Alguien llamó a la puerta y entró un joven. Yo ya le conocía. Era Philip Sidney, hijo de María y, en consecuencia, sobrino de Robert. Me había interesado por aquel muchacho desde que había oído que Robert le quería mucho y le consideraba como un hijo. Era un joven de noble apostura; debía andar entonces por los veinte años. Tenía una personalidad muy especial, lo mismo que Robert, pero sin embargo eran muy diferentes. En el muchacho había un algo suave y gentil, aunque no denotase esto falta de fuerza. Era una cualidad extraña; nunca había conocido yo a nadie como él, ni le he conocido luego. Era muy cortés con su madre, y advertí que ella le adoraba.

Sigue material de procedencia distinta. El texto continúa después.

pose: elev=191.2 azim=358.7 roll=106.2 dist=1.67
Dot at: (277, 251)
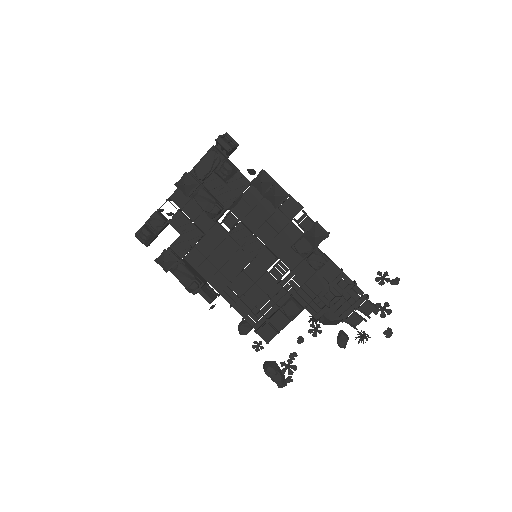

—He estado explicándole a Lady Essex lo de la visita de la Reina a Chartley —dijo María—. Creo que está un poco turbada.
Él volvió hacia mí su radiante sonrisa y yo dije:
—Pienso que Chartley le parecerá muy pobre comparado con Kenilworth.
—Su Majestad comprende que la mayoría de los lugares han de parecer pobres comparados con éste, y creo que quizá lo prefiera, porque le satisface saber que mi tío tiene la mejor finca del reino. Así que desechad vuestros temores, Lady Essex. Estoy seguro de que la Reina quedará muy satisfecha de una breve estancia en Chartley.
—Mi marido, como sabéis, está en Irlanda sirviendo a la Reina.